SACRIFÍCIO E REDENÇÃO EM “A PAIXÃO DE CRISTO”.
Quando “A Paixão de Cristo” estreou nos EUA, ouvimos muito sobre o grau de violência da fita. No maior país católico do mundo, isso seria uma propaganda negativa. Ao estrear o filme em terras brasileiras, instaurou-se a mesma polêmica, levando porém milhares de pessoas às salas de cinema e perguntando-se: por quê tanta violência no filme?
O catolicismo exacerbado de Mel Gibson levou-o a uma visão muito particular sobre a questão do sacrifício enquanto caminho para a redenção. Em seu filme “Coração Valente”, o protagonista William Wallace, também vivido por Gibson, sofre uma violência similar, digna de Jesus. Wallace chega a ser esticado pelos braços por cordas, adotando a posição de um crucificado. Não é de estranhar, portanto, que Gibson tenha filmado as últimas horas de Jesus com tal intensidade. Sua obra anterior dava as pistas deste projeto.
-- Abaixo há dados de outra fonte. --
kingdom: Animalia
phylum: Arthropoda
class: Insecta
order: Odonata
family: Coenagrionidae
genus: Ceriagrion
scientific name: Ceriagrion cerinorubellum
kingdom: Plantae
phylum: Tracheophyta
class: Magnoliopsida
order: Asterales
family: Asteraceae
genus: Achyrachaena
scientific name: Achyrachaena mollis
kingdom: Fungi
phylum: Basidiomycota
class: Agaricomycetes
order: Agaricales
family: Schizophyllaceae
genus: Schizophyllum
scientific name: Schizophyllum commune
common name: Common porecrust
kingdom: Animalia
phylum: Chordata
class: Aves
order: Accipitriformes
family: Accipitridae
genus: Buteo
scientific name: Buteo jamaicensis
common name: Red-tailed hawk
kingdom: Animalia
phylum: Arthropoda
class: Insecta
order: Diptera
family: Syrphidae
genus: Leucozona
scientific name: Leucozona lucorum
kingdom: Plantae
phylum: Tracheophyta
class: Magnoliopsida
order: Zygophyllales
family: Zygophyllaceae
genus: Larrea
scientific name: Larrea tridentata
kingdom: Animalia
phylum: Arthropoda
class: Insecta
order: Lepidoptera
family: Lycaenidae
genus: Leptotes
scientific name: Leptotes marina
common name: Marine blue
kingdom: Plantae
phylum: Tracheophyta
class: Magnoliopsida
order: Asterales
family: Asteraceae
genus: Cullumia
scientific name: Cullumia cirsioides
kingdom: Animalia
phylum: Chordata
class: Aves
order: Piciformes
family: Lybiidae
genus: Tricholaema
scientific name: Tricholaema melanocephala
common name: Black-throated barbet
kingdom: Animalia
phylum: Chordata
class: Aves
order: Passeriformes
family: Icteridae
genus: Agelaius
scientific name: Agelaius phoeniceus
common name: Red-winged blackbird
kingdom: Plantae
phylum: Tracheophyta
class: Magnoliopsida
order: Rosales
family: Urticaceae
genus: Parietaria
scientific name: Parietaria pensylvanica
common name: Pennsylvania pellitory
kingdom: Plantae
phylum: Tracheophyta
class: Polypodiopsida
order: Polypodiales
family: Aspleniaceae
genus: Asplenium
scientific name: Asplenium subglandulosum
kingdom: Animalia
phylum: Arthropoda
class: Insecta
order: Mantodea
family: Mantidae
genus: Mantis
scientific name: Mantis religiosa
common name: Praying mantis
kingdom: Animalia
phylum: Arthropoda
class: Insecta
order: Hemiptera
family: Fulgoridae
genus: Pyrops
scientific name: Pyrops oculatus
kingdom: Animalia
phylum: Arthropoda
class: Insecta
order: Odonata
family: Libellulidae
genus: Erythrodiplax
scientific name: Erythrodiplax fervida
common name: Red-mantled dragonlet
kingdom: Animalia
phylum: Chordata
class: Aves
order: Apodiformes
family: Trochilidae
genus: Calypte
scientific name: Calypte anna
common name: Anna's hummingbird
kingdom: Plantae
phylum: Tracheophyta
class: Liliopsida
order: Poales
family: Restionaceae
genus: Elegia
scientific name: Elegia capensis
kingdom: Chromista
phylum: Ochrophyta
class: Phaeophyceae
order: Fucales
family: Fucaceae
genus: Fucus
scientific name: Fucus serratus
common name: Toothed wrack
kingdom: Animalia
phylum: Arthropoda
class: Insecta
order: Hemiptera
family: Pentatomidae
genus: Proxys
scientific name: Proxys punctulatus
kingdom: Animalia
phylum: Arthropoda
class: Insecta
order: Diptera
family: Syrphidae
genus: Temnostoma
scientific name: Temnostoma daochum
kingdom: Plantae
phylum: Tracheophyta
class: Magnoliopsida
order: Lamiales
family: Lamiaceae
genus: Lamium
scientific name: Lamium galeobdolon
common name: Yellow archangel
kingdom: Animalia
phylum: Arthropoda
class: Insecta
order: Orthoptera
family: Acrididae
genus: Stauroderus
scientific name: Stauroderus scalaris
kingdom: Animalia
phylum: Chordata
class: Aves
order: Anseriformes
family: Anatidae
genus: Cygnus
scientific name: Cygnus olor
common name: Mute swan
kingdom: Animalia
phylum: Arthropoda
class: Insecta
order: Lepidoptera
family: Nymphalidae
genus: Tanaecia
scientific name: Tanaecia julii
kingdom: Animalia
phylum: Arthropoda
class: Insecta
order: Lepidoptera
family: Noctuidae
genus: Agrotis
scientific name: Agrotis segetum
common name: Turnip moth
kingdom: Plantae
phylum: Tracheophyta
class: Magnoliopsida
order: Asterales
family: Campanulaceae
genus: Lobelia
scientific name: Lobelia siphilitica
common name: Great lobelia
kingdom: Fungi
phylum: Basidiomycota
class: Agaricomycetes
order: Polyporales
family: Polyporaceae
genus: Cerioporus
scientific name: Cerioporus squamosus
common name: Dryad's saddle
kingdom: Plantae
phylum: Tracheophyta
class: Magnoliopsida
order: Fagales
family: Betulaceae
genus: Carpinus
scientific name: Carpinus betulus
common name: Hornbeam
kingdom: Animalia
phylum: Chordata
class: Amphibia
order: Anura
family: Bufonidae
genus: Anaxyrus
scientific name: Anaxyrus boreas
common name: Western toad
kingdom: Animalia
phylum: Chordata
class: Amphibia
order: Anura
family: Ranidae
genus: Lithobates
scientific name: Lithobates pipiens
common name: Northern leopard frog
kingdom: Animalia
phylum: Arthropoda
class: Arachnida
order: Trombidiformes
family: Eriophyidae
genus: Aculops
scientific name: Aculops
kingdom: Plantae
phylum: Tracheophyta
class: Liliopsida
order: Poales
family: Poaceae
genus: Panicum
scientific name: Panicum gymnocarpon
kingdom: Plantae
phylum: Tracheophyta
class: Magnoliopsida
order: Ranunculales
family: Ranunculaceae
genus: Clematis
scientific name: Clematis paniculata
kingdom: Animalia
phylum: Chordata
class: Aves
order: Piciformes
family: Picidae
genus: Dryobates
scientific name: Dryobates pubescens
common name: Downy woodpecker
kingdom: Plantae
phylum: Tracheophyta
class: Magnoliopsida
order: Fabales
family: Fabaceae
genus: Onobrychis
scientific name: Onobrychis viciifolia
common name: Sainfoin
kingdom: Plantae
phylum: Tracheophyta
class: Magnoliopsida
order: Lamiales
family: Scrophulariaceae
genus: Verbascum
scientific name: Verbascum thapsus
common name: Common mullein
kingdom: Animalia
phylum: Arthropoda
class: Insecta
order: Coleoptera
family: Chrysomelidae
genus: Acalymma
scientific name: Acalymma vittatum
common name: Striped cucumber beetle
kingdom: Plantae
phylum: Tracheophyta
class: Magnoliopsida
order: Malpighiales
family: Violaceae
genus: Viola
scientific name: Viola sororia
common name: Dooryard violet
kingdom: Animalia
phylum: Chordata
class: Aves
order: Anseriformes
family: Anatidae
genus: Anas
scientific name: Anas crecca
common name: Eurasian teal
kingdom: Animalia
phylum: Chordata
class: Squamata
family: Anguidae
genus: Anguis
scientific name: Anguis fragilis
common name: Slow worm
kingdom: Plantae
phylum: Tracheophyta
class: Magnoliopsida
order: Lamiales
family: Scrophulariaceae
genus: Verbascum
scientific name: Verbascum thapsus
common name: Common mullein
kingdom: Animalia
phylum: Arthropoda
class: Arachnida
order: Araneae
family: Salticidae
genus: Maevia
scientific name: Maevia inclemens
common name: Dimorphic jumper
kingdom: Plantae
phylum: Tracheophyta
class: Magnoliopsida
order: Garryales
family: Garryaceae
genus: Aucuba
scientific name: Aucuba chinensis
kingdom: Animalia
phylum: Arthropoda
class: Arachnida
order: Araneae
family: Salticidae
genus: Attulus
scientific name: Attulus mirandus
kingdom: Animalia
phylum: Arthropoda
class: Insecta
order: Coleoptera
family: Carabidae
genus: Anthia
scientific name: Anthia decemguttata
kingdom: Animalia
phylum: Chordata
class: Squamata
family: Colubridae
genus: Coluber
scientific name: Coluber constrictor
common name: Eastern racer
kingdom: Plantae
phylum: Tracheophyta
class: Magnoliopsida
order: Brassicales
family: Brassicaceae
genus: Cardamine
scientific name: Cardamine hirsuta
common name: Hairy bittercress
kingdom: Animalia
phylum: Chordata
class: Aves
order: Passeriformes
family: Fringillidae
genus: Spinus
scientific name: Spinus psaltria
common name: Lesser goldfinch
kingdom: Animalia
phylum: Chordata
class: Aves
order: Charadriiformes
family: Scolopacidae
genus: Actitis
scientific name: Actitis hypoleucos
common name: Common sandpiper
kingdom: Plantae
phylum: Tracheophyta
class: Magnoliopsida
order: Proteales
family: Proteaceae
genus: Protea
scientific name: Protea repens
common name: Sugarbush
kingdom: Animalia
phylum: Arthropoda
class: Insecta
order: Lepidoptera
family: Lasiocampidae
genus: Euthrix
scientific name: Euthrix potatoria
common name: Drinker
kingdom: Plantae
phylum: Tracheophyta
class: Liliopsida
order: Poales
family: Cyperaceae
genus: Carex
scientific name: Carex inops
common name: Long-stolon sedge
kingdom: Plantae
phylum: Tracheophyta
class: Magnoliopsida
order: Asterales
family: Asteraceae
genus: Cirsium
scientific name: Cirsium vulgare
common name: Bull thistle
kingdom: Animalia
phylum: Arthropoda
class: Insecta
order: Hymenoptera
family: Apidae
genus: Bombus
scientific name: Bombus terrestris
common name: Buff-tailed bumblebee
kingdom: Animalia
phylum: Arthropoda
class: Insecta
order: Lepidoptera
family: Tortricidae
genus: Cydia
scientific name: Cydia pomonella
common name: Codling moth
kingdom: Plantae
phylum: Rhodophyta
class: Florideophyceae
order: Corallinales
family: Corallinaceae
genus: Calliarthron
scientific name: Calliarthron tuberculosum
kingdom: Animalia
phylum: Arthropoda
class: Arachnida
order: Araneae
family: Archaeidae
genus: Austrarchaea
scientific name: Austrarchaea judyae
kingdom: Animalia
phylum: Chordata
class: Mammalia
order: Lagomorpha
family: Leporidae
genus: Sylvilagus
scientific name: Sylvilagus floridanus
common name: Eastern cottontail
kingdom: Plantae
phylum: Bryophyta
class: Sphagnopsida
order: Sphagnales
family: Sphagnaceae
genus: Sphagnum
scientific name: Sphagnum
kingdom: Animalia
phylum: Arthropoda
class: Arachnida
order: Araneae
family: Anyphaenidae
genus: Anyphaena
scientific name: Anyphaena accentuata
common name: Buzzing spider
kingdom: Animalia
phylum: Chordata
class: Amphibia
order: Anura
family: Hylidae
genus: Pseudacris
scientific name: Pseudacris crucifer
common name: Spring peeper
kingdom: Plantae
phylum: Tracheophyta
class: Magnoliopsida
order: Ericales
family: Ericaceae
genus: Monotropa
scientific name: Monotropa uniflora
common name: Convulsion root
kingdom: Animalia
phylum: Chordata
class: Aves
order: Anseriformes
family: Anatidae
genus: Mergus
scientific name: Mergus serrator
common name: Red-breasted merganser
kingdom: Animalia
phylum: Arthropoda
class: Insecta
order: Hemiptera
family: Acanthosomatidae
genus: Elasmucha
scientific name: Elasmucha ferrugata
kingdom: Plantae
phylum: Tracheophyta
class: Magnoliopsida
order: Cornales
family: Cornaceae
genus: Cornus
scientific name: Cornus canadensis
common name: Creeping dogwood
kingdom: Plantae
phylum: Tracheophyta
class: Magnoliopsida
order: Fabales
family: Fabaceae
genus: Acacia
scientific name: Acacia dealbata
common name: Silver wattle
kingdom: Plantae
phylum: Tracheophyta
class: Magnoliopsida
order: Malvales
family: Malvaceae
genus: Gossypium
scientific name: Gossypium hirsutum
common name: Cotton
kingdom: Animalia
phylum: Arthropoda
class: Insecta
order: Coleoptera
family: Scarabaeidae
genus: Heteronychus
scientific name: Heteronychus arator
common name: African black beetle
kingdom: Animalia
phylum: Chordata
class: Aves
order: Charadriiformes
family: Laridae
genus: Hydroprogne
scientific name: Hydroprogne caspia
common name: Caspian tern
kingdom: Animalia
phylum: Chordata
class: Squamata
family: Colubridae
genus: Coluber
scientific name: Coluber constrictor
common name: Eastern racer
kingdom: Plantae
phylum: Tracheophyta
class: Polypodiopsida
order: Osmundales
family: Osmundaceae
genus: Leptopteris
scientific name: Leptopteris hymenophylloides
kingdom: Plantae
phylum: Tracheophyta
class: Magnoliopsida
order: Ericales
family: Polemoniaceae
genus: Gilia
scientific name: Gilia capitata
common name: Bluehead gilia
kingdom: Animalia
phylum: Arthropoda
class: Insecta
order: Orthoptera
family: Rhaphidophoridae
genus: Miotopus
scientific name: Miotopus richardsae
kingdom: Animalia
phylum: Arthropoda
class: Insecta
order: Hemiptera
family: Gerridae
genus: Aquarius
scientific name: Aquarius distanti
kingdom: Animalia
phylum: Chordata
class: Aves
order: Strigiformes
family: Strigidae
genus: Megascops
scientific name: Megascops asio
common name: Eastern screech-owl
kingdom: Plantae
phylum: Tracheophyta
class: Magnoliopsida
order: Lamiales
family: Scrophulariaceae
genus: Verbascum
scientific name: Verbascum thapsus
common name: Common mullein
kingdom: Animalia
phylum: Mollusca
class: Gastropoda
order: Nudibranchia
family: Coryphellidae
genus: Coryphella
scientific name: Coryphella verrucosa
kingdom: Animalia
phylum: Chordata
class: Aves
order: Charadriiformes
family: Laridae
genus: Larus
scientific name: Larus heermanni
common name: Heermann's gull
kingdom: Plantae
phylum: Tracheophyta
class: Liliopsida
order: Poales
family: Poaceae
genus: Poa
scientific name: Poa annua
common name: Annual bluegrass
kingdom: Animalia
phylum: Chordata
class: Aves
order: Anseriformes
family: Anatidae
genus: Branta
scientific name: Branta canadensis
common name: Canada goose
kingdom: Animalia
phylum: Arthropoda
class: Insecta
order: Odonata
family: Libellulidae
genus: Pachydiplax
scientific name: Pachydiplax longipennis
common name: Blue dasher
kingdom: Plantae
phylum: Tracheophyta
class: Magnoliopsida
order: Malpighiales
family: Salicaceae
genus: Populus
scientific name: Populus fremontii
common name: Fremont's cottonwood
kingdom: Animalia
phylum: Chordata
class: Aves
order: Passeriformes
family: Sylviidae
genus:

Passada a polêmica inicial, podemos pensar em tudo o que causou-a. Por menos religiosa que uma pessoa diga ser, a formação moral na maioria das famílias brasileiras passa pela educação cristã, seja católica ou protestante, em suas várias ramificações. A figura de Jesus está impregnada no imaginário coletivo. Por isso, discutiu-se muito sobre religião e muito pouco sobre as qualidades do filme em si. Ouviu-se muitas vezes a frase “Não vi e não gostei”. Um terapeuta ligado a cinema chegou a dizê-la, o que mostra a força de valores religiosos em um profissional que deveria, no mínimo, ter uma visão mais abrangente e imparcial sobre o tema.
O que nos leva a tal identificação extrema, seja ela positiva – “Vou conferir se a violência é tão grande assim” – ou negativa – a já citada “Não vi e não gostei”? Uma certa fixação pela crucificação aponta para um recalcado sentimento masoquista, onde o sofrimento alheio exerce um atrativo a quem assiste. Pouco falou-se em relação à sutil e belíssima cena final do filme, quando da ressurreição de Jesus; a celeuma girou toda em torno da violência e da morte do Cristo.
O conceito freudiano de pulsão de morte, representada aqui pela crença neste sacrifício que salva e redime, instaura-se, assim, na origem da formação de nosso psiquismo durante a apreensão dos primeiros valores morais e religiosos. Um ponto a ser discutido e revisto na educação infantil, cujas conseqüências não podemos medir.
Por: Eduardo S. de Carvalho.
A Paixão de Cristo (The Passion of the Christ). 2004. EUA. Direção e Roteiro: Mel Gibson. Elenco: James Caviezel, Maia Morgenstern, Monica Bellucci, Hristo Jivkov, Hristo Shopov, Rosalinda Celentano. Gênero: Drama. Duração: 126 minutos.